Render every line of text in the records below as a single numbered list, skipping any blank lines. Leave the pictures out of the list.
***
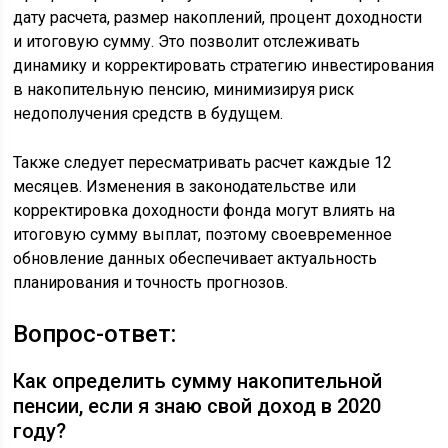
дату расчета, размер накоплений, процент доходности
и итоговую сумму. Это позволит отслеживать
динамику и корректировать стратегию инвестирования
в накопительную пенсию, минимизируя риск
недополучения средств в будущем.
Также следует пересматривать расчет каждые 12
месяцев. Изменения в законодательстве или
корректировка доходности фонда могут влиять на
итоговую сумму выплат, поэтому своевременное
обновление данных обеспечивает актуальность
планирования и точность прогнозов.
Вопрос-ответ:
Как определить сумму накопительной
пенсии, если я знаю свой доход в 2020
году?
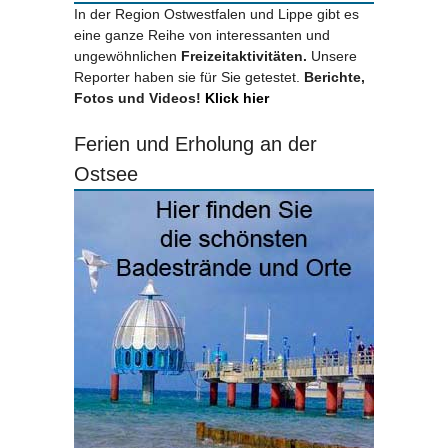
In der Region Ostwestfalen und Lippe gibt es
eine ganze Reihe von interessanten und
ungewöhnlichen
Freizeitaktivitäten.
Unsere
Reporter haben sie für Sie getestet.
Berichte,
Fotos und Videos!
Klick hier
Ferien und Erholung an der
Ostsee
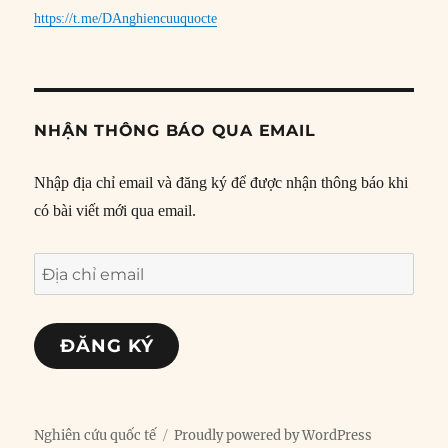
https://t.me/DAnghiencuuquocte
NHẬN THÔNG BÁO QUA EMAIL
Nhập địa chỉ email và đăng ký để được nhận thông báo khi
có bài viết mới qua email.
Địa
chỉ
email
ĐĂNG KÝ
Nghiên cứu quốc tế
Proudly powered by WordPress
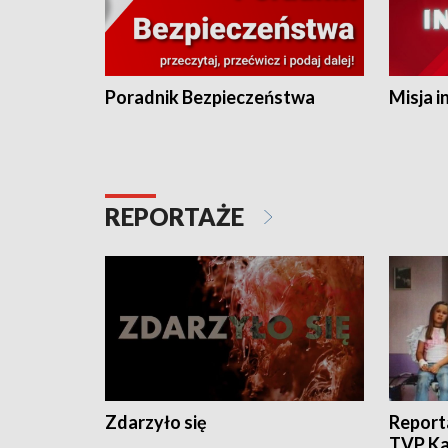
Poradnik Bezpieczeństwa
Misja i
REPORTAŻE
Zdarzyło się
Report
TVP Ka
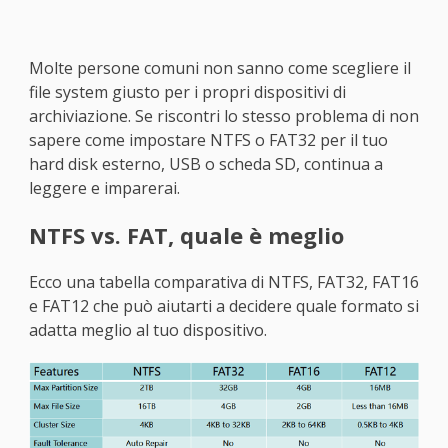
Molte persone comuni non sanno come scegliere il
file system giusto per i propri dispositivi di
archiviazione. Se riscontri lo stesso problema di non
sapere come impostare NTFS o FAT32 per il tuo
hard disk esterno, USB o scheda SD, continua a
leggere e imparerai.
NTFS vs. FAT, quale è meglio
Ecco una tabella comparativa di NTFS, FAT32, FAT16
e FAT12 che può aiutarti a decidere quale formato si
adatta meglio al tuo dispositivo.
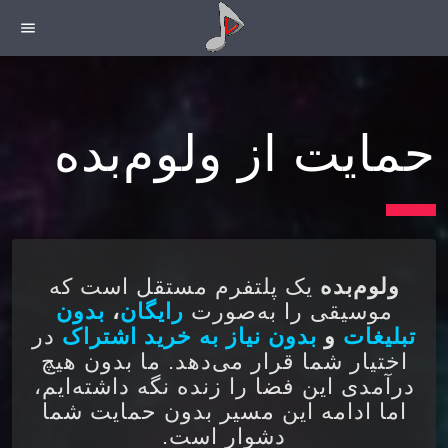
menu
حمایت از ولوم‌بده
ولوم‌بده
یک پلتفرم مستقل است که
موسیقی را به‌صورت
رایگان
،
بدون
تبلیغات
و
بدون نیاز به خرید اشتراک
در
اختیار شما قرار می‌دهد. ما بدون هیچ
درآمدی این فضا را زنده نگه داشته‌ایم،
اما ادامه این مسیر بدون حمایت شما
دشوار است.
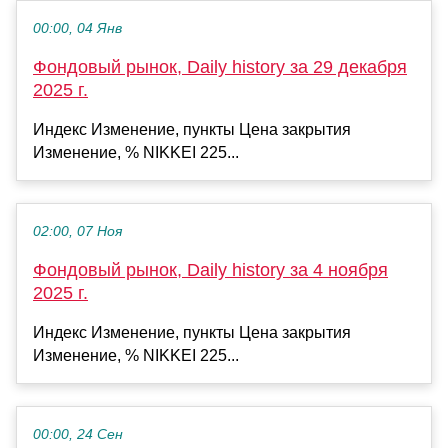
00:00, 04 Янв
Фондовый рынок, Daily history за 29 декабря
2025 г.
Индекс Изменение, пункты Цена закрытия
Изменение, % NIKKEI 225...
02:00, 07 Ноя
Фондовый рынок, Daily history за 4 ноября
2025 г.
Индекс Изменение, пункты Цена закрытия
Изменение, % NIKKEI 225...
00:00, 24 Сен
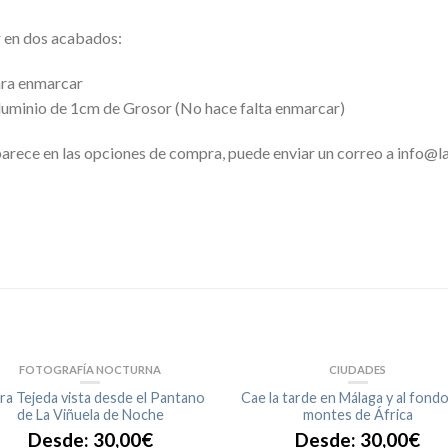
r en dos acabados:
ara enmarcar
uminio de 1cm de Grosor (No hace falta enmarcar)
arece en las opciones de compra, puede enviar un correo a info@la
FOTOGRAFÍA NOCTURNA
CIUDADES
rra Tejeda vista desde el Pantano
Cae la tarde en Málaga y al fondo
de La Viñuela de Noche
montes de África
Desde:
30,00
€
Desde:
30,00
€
***
Response area:
1. дату расчета, размер накоплений, процент доходности
2. и итоговую сумму. Это позволит отслеживать
3. динамику и корректировать стратегию инвестирования
4. в накопительную пенсию, минимизируя риск
5. недополучения средств в будущем.
6. Также следует пересматривать расчет каждые 12
7. месяцев. Изменения в законодательстве или
8. корректировка доходности фонда могут влиять на
9. итоговую сумму выплат, поэтому своевременное
10. обновление данных обеспечивает актуальность
11. планирования и точность прогнозов.
12. Вопрос-ответ:
13. Как определить сумму накопительной
14. пенсии, если я знаю свой доход в 2020
15. году?
16. In der Region Ostwestfalen und Lippe gibt es
17. eine ganze Reihe von interessanten und
18. ungewöhnlichen
19. Freizeitaktivitäten.
20. Unsere
21. Reporter haben sie für Sie getestet.
22. Berichte,
23. Fotos und Videos!
24. Klick hier
25. Ferien und Erholung an der
26. Ostsee
27. https://t.me/DAnghiencuuquocte
28. NHẬN THÔNG BÁO QUA EMAIL
29. Nhập địa chỉ email và đăng ký để được nhận thông báo khi
30. có bài viết mới qua email.
31. Địa
32. chỉ
33. email
34. ĐĂNG KÝ
35. Nghiên cứu quốc tế
36. Proudly powered by WordPress
37. Poradnik Bezpieczeństwa
38. Misja i
39. REPORTAŻE
40. Zdarzyło się
41. Report
42. TVP Ka
43. Molte persone comuni non sanno come scegliere il
44. file system giusto per i propri dispositivi di
45. archiviazione. Se riscontri lo stesso problema di non
46. sapere come impostare NTFS o FAT32 per il tuo
47. hard disk esterno, USB o scheda SD, continua a
48. leggere e imparerai.
49. NTFS vs. FAT, quale è meglio
50. Ecco una tabella comparativa di NTFS, FAT32, FAT16
51. e FAT12 che può aiutarti a decidere quale formato si
52. adatta meglio al tuo dispositivo.
53. menu
54. حمایت از ولوم‌بده
55. ولوم‌بده
56. یک پلتفرم مستقل است که
57. موسیقی را به‌صورت
58. رایگان
59. ،
60. بدون
61. تبلیغات
62. و
63. بدون نیاز به خرید اشتراک
64. در
65. اختیار شما قرار می‌دهد. ما بدون هیچ
66. درآمدی این فضا را زنده نگه داشته‌ایم،
67. اما ادامه این مسیر بدون حمایت شما
68. دشوار است.
69. 00:00, 04 Янв
70. Фондовый рынок, Daily history за 29 декабря
71. 2025 г.
72. Индекс Изменение, пункты Цена закрытия
73. Изменение, % NIKKEI 225...
74. 02:00, 07 Ноя
75. Фондовый рынок, Daily history за 4 ноября
76. 2025 г.
77. Индекс Изменение, пункты Цена закрытия
78. Изменение, % NIKKEI 225...
79. 00:00, 24 Сен
80. r en dos acabados:
81. ara enmarcar
82. uminio de 1cm de Grosor (No hace falta enmarcar)
83. arece en las opciones de compra, puede enviar un correo a info@la
84. FOTOGRAFÍA NOCTURNA
85. CIUDADES
86. rra Tejeda vista desde el Pantano
87. Cae la tarde en Málaga y al fondo
88. de La Viñuela de Noche
89. montes de África
90. Desde:
91. 30,00
92. €
93. Desde:
94. 30,00
95. €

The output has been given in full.